Justice Department lawyers handling the case declined to be interviewed, but in court filings they argue that the lawsuit accuses the wrong culprit.
The government can’t be blamed, the lawyers said, because the “two-midnight” rule gives hospitals and doctors — not the government — the final word on whether a patient should be admitted.
The government’s lawyers argue that since Medicare “has not established any fixed or objective criteria for inpatient admission,” any decision to admit a patient is not “fairly traceable” to the government.
Like Gordon, some doctors also complain about observation care rules. An American Medical Association spokesman, who spoke on condition of not being named, said the “two-midnight” policy “is challenging and illogical” and should be rescinded. “CMS should instead rely on physicians’ clinical judgment to determine a patient’s inpatient or outpatient status,” he added.
HHS’ Office of Inspector General urged CMS to count observation care days toward the three-day minimum needed for nursing home coverage.
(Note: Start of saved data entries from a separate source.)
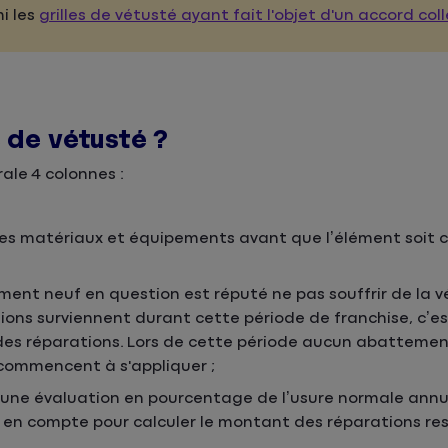
mi les
grilles de vétusté ayant fait l'objet d'un accord coll
 de vétusté ?
ale 4 colonnes :
 des matériaux et équipements avant que l’élément soit 
ment neuf en question est réputé ne pas souffrir de la vé
tions surviennent durant cette période de franchise, c’es
 des réparations. Lors de cette période aucun abattemen
 commencent à s'appliquer ;
t une évaluation en pourcentage de l’usure normale annu
s en compte pour calculer le montant des réparations res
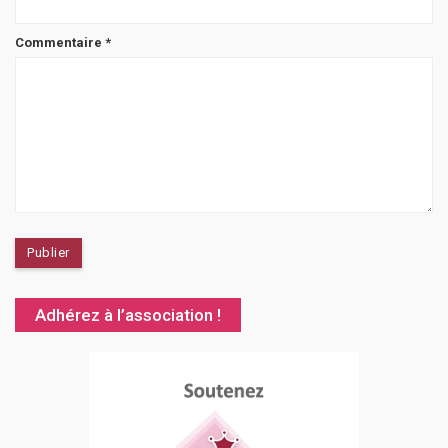
Commentaire
*
Adhérez à l’association !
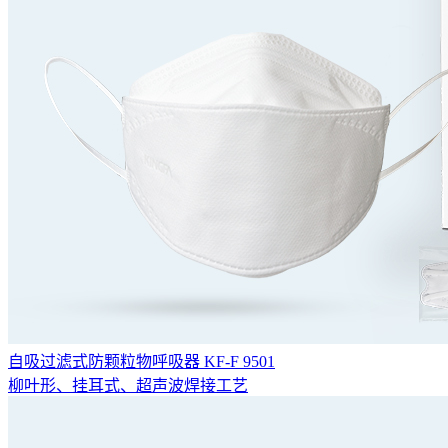
自吸过滤式防颗粒物呼吸器 KF-F 9501
柳叶形、挂耳式、超声波焊接工艺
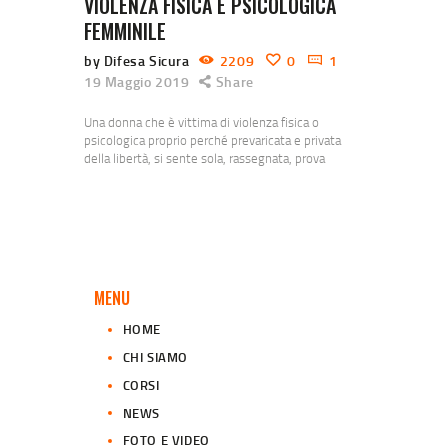
VIOLENZA FISICA E PSICOLOGICA
FEMMINILE
by Difesa Sicura
2209
0
1
19 Maggio 2019
Share
Una donna che è vittima di violenza fisica o
psicologica proprio perché prevaricata e privata
della libertà, si sente sola, rassegnata, prova
vergogna, ha paura di ritorsioni, teme di non
essere creduta e si crede colpevole. In questo
momento è molto difficile risalire e bisogna essere
consapevoli che non è sufficiente agire solo
quando il reato si è consumato. L’autovalutazione…
MENU
HOME
CHI SIAMO
CORSI
NEWS
FOTO E VIDEO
It’s No. 1 on a list issued last month of the 25 most important inspector general’s recommendations the agency has failed to implement.
The Medicare Payment Advisory Commission, which counsels Congress, has made a similar suggestion.
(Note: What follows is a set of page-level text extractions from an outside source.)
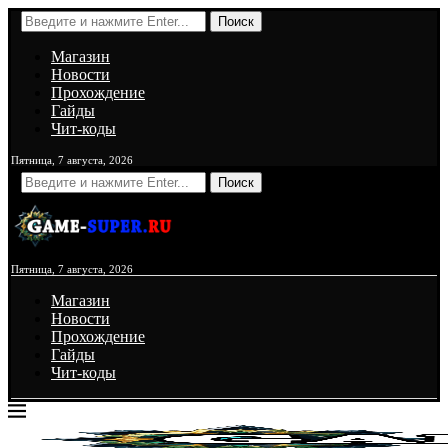
Поиск
Магазин
Новости
Прохождение
Гайды
Чит-коды
Пятница, 7 августа, 2026
Поиск
Пятница, 7 августа, 2026
Магазин
Новости
Прохождение
Гайды
Чит-коды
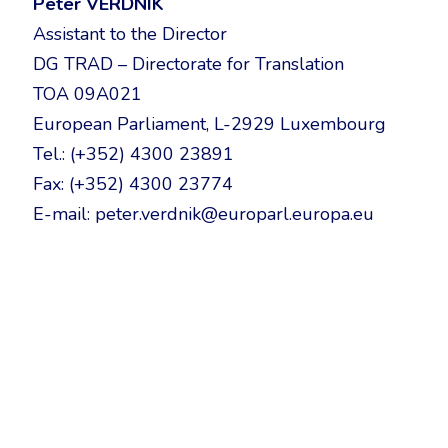
Peter VERDNIK
Assistant to the Director
DG TRAD – Directorate for Translation
TOA 09A021
European Parliament, L-2929 Luxembourg
Tel.: (+352) 4300 23891
Fax: (+352) 4300 23774
E-mail: peter.verdnik@europarl.europa.eu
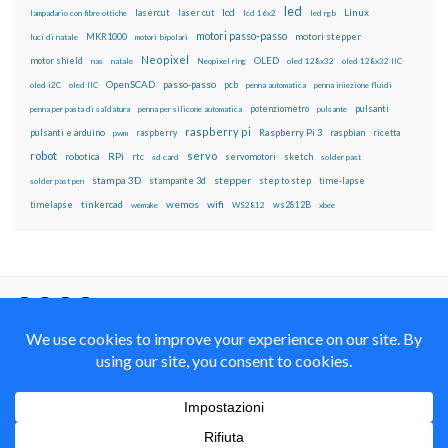
led
lcd
Linux
lasercut
laser cut
lampadario con fibre ottiche
lcd 16x2
led rgb
motori passo-passo
MKR1000
motori stepper
luci di natale
motori bipolari
Neopixel
motor shield
OLED
nas
natale
Neopixel ring
oled 128x32
oled 128x32 IIC
OpenSCAD
passo-passo
pcb
oled i2C
oled IIC
penna automatica
penna iniezione fluidi
potenziometro
pulsanti
penna per pasta di saldatura
penna per silicone automatica
pulsante
raspberry pi
pulsanti e arduino
raspberry
Raspberry Pi 3
raspbian
pwm
ricetta
robot
servo
RPi
robotica
rtc
servomotori
sketch
sd card
solder past
stampa 3D
stepper
stampante 3d
step to step
solder past pen
time-lapse
wemos
wifi
tinkercad
ws2812B
timelapse
wemake
WS2812
xbee
Il blog mauroalfieri.it ed i suoi contenuti sono distribuiti
con Licenza
Creative Commons Attribution Non commercial Share
Alike 4.0 International
© 2012-2018 Mauro Alfieri Elettronica Domotica Robotica Arduino Corsi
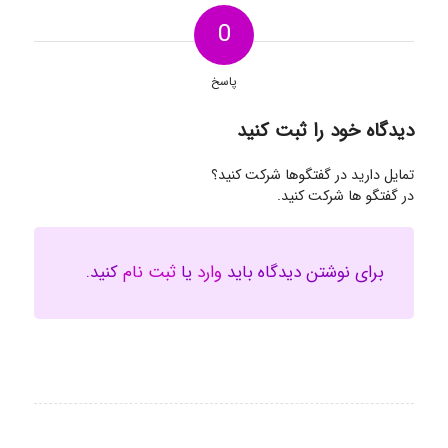
0
پاسخ
دیدگاه خود را ثبت کنید
تمایل دارید در گفتگوها شرکت کنید؟
در گفتگو ها شرکت کنید.
برای نوشتن دیدگاه باید
وارد
یا
ثبت نام
کنید.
However, Colin Milligan, a spokesman for the American Hospital Association, is more positive about the “two-midnight” rule. It “recognizes the important role of physician judgment,” he said.
Medicare isn’t dictating what physicians must do, said a physician who has researched the effects of observation care. “It’s a benchmark upon which to base your decisions, not a standard or a mandate,” said Dr. Michael Ross, a professor of emergency medicine at Emory University School of Medicine in Atlanta. He supervises observation care units at Emory’s five hospitals and was chairman of a CMS advisory subcommittee on observation care.
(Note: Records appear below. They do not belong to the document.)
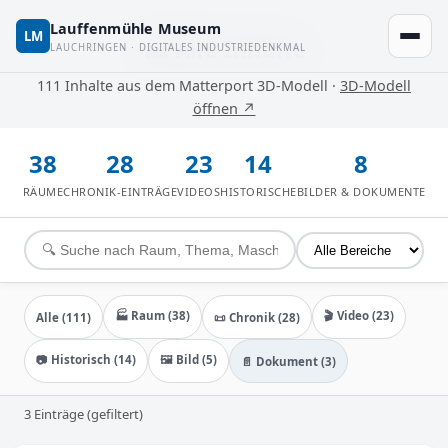
Lauffenmühle Museum
LM
🏭 Alle Inhalte
LAUCHRINGEN · DIGITALES INDUSTRIEDENKMAL
111 Inhalte aus dem Matterport 3D-Modell ·
3D-Modell
öffnen ↗
38
28
23
14
8
RÄUME
CHRONIK-EINTRÄGE
VIDEOS
HISTORISCHE
BILDER & DOKUMENTE
🏭 Raum (38)
🎬 Video (23)
Alle (111)
📜 Chronik (28)
📷 Historisch (14)
🖼️ Bild (5)
📄 Dokument (3)
3 Einträge (gefiltert)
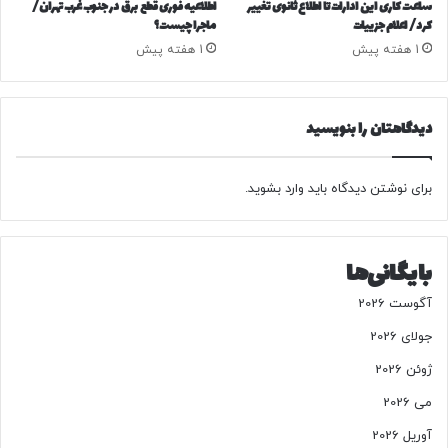
س
ساعت کاری این ادارات تا اطلاع ثانوی تغییر
اطلاعیه فوری قطع برق در جنوب غرب تهران/
ک
ن
کرد/ اعلام جزییات
ماجرا چیست؟
ی
ا
1 هفته پیش
1 هفته پیش
س
ک
ت
ی
؟
ک
/
دیدگاهتان را بنویسید
ه
ا
ا
ی
ز
م
برای نوشتن دیدگاه باید
وارد بشوید
.
ف
ا
ض
ن
ا
ی
ب
بایگانی‌ها
:
ه
ه
گ
آگوست 2026
ی
و
چ‌
جولای 2026
ش
ک
م
ژوئن 2026
س
ی‌
م
ر
می 2026
س
س
آوریل 2026
ئ
د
Other physicians claim that since HHS pays hospitals and doctors to treat Medicare patients, the agency’s policies weigh on their decisions.
“One of the hardest things to do is to get physicians to predict what will happen with patients — we like to hedge our bets and account for all possibilities,” said Dr. Tipu Puri, a physician adviser and medical director at the University of Chicago’s medical center. “But we’re being forced to interpret the rules and read between the lines.”
In the meantime, observation care patients who get follow-up care at a nursing home may soon receive a puzzling notice. A Medicare fact sheet issued last month “strongly encourages” nursing home operators to give an “advance beneficiary notice of non-coverage” to patients who arrive without the required prior three-day hospital admission.
But that notice says they can choose to seek reimbursement by submitting an appeal to Medicare — an option government lawyers will argue in court is impossible.